Soweit der Senat im Urteil vom 12. September 1980 die Planergänzung im Rahmen des § 17 Abs. 6 Satz 2 FStrG 1974 als eine besondere Form der Lärmsanierung gekennzeichnet hat, der nach den Wertungen des Gesetzgebers enge Grenzen gezogen sind, handelt es sich um bloße Hilfserwägungen, die für die Entscheidung nicht von ausschlaggebender Bedeutung sind. Dies kommt in der Urteilsbegründung dadurch zum Ausdruck, daß die Regelungen des Bundes-Immissionsschutzgesetzes lediglich als Bestätigung für die schon aus anderen Gründen "gebotene Beschränkung des Anwendungsbereichs des § 17 Abs. 6 Sätze 2 ff. FStrG 1974 auf 'neue' Planungen" gewertet werden. Entscheidungstragend sind die Erwägungen, die den Ausführungen zu den Wechselbeziehungen zwischen § 17 Abs. 6 FStrG 1974 und den §§ 41 ff. BImSchG vorausgehen. Der Senat macht in diesem Begründungsteil darauf aufmerksam, daß § 17 Abs. 6 Satz 2 FStrG in den früheren Fassungen des Bundesfernstraßengesetzes keine ihm entsprechende Vorgängerregelung hatte. Er stellt fest, daß sich diese Vorschrift auch bei einer Zusammenschau mit den übrigen Bestimmungen der Neufassung keine Rückwirkung beilegt. Schließlich hebt er unter Hinweis darauf, daß ein innerer Zusammenhang zwischen § 17 Abs. 6 Satz 2 FStrG 1974 und dem durch das Zweite Fernstraßenänderungsgesetz ebenfalls geänderten § 17 Abs. 4 FStrG 1974 besteht, mit Nachdruck hervor, daß der Gesetzgeber erst mit der Neufassung des Bundesfernstraßengesetzes einen einheitlichen rechtlichen Maßstab zur Beurteilung einerseits der vorhersehbaren und in der Planung zu berücksichtigenden Nachteile sowie andererseits der nicht vorhersehbaren und daher eine nachträgliche Ergänzung grundsätzlich rechtfertigenden Nachteile geschaffen hat.

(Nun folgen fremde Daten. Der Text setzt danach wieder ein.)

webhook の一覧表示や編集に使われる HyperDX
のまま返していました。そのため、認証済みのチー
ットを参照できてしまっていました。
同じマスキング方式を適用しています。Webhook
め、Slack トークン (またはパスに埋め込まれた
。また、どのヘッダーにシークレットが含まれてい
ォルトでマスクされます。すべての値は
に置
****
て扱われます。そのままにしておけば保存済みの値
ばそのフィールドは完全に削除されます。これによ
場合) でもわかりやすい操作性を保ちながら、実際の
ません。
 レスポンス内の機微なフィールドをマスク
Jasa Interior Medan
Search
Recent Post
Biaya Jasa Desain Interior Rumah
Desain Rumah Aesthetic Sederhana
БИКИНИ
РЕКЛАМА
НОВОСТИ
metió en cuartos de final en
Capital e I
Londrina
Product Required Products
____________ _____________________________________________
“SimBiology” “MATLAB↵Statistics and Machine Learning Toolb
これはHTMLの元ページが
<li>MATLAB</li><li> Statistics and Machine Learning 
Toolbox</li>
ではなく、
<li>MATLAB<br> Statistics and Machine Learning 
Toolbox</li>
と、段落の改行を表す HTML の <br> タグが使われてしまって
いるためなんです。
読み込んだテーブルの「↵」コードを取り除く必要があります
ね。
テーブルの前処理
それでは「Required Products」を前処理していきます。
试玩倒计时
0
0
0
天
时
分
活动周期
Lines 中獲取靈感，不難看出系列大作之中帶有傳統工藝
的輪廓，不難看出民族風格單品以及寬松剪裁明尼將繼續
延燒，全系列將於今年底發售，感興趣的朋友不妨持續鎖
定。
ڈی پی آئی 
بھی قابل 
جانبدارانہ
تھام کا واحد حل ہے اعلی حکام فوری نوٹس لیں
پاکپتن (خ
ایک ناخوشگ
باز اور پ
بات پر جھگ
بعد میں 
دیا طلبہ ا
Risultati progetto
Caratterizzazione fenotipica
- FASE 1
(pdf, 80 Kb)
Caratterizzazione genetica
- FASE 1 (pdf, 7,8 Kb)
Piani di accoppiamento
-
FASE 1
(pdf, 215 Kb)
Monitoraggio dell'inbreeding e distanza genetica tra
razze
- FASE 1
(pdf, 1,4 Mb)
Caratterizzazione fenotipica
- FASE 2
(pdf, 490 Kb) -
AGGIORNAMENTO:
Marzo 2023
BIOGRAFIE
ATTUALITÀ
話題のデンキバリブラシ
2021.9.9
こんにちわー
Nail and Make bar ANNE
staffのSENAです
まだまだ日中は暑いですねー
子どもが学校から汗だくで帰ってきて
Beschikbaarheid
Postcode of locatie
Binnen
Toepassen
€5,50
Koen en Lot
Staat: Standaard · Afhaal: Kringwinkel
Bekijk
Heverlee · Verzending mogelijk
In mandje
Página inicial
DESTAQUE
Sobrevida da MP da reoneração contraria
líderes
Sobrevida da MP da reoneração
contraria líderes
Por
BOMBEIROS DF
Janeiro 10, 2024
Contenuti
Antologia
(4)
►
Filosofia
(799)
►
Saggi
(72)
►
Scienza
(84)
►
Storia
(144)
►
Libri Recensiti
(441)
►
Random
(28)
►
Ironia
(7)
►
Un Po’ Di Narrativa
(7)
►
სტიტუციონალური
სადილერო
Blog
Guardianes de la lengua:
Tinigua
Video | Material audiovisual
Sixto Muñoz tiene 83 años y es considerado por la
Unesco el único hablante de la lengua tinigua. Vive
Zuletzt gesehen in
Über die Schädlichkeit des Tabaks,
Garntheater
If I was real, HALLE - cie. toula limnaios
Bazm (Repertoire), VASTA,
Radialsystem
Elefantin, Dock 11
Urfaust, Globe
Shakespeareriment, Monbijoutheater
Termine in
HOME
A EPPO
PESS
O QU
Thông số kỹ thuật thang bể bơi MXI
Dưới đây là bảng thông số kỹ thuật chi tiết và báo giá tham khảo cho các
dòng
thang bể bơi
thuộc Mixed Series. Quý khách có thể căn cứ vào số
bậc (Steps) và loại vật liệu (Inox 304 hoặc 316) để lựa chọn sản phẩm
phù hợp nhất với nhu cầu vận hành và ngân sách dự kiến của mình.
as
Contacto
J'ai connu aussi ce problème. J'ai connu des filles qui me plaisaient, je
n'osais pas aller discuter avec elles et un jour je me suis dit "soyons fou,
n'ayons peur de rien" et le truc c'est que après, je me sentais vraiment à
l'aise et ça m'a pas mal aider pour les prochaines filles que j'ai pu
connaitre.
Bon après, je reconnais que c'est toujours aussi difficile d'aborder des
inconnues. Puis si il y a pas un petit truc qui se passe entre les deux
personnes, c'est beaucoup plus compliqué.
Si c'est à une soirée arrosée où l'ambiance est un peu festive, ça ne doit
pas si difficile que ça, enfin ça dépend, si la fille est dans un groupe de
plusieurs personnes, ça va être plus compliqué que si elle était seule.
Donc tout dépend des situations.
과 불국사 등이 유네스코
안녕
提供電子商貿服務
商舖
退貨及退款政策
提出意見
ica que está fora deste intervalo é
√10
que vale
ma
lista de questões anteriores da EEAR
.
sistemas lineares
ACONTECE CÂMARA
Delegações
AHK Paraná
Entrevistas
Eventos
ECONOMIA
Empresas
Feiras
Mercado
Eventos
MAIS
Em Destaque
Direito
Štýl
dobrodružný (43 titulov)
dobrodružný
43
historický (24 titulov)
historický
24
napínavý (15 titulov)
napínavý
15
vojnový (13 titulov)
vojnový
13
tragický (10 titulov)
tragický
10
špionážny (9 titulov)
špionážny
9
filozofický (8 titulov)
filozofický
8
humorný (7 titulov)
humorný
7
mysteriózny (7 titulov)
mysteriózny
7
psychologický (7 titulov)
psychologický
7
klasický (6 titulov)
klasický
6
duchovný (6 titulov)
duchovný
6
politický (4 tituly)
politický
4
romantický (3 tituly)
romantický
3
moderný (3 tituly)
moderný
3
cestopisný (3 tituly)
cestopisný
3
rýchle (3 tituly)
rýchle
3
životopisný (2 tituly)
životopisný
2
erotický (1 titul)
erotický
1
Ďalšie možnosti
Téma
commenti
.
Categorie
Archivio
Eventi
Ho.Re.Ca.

Von dieser Auffassung abzuweichen, besteht kein Anlaß. Die Beschwerde macht zwar zutreffend geltend, daß § 17 Abs. 6 Satz 2 FStrG 1974 eine andere Auslegung zuläßt, sie zeigt jedoch keine Gesichtspunkte auf, die losgelöst von der nach ihrer Einschätzung im Urteil vom 12. September 1980 überbewerteten Lärmsanierungsproblematik ein gegenteiliges Verständnis nahelegen oder gar geboten erscheinen lassen.

Hinzu kommt, daß für eine Änderung der Rechtsprechung kein dringendes Bedürfnis ersichtlich ist. Der Ausschluß nachträglicher Lärmschutzanordnungen in Planungsfällen, die bereits vor dem Inkrafttreten des Zweiten Fernstraßenänderungsgesetzes abgewickelt worden sind, führt nicht zu unhaltbaren Zuständen. Nachteilig Betroffene sind nicht gänzlich schutzlos. Die Klägerin legt selbst dar, daß die für die Bundesstraßenverwaltung geltenden "Hinweise zum Lärmschutz und zur Erstattung von Aufwendungen für Lärmschutzmaßnahmen an bestehenden Bundesstraßen in der Baulast des Bundes" einen Anspruch auf Lärmsanierung begründen, wenn bestimmte Lärmpegel überschritten werden. Die "Hinweise" haben zwar lediglich den Charakter von Verwaltungsvorschriften, denen keine rechtliche Verbindlichkeit zukommt. Bei ihrer Anwendung unterliegt die Verwaltung jedoch den Bindungen, die sich aus dem verfassungsrechtlichen Gebot der Gleichbehandlung ergeben (vgl. BVerwG, Urteil vom 9. Februar 1995 - BVerwG 4 C 26.93 - BVerwGE 97, 367). Liegen die in den "Hinweisen" genannten Voraussetzungen vor, so darf eine Lärmsanierung nur aus Gründen abgelehnt werden, die einer Prüfung am Maßstab des Art. 3 Abs. 1 GG standhalten.

Die Kostenentscheidung ergibt sich aus § 154 Abs. 2 VwGO. Die Festsetzung des Streitwerts beruht auf § 14 Abs. 3 und § 13 Abs. 1 Satz 1 GKG.